▸ **WRITTEN TASK**:
Gather every line of the listing below that contains the word "right" and copy each one in full. Treat uppercase and lowercase letters as different when matching.

▸ **DATASET EXTRACT**:
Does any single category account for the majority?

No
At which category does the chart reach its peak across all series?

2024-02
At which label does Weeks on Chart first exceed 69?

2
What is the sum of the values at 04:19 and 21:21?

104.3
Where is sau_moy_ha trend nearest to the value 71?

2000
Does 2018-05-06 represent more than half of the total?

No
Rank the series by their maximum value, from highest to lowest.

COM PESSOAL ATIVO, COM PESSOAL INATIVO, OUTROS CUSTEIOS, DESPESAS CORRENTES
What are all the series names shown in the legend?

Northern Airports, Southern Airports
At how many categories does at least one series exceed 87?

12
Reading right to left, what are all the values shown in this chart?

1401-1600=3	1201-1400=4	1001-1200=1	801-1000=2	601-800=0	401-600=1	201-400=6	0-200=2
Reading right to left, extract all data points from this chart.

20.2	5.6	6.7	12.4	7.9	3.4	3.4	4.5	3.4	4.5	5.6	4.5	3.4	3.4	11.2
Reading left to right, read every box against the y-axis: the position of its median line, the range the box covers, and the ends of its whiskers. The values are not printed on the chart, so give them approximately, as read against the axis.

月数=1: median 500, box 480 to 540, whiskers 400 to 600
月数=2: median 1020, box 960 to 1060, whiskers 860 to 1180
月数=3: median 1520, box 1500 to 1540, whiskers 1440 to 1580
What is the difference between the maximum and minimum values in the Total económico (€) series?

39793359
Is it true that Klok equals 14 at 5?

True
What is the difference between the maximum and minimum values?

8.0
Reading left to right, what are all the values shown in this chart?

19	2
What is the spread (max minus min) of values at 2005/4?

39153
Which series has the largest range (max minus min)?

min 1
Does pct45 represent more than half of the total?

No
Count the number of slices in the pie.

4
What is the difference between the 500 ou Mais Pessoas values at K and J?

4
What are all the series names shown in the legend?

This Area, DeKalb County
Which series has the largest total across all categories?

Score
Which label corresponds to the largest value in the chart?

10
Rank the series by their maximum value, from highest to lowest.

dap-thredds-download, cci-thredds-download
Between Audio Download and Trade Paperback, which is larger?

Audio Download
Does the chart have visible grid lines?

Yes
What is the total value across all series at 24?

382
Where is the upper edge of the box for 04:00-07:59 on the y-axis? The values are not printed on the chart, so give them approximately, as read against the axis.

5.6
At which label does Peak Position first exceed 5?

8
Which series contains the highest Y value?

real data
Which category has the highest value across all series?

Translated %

▸ **RESPONSE**:
Reading right to left, what are all the values shown in this chart?
Reading right to left, extract all data points from this chart.
Reading left to right, read every box against the y-axis: the position of its median line, the range the box covers, and the ends of its whiskers. The values are not printed on the chart, so give them approximately, as read against the axis.
Reading left to right, what are all the values shown in this chart?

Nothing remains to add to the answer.